Hi,
I followed the Annovar tutorial with the default dataset (avsnp147, ExAC and dbnsfp30a). The tutorial can be found here: https://annovar.openbioinformatics.org/en/latest/user-guide/startup/
The resulting vcf contained all the expected format and data, including CADD scores. Then, I decided to repeat this using gnomad211_exome,avsnp150, and dbnsfp42c datasets instead of those above, but the resulting vcf file contains all the annotations expected except the CADD scores. These datasets were downloaded using the Annovar guidelines.

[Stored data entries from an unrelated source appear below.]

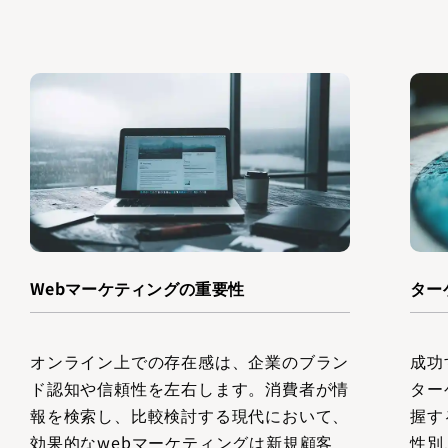
Webマーケティングの重要性
ター
オンライン上での存在感は、企業のブラン
成功
ド認知や信頼性を左右します。消費者が情
ター
報を検索し、比較検討する現代において、
握す
効果的なwebマーケティングは新規顧客
性別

The header of the vcf doesn't even include the following:
##INFO=<ID=CADD_raw,Number=.,Type=Float,Description="CADD_raw annotation provided by ANNOVAR">
##INFO=<ID=CADD_phred,Number=.,Type=Float,Description="CADD_phred annotation provided by ANNOVAR">
Can someone tell me why is this happening? Do any of the datasets used in the second case not include CADD scores?

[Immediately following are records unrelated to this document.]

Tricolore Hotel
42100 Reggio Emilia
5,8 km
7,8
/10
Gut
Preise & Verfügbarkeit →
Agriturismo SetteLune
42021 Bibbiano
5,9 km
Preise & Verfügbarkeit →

Below is the command I used:
perl ./annovar/table_annovar.pl \
in.vcf \
humandb/ \
-buildver hg19 \
-out myanno.Equal \
-remove \
-protocol refGene,cytoBand,gnomad211_exome,avsnp150,dbnsfp42c \
-operation g,r,f,f,f \
-nastring . \
-vcfinput \
-polish
Thanks in advance.
Really great answer. I thought one of the databases didnt include the CADD score but didnt know which one was the problem.
Thanks a lot.
No problem. The idea that CADD could come from dbNSFP is also a thing from experience. Anyway, please accept my answer to provide closure to the question.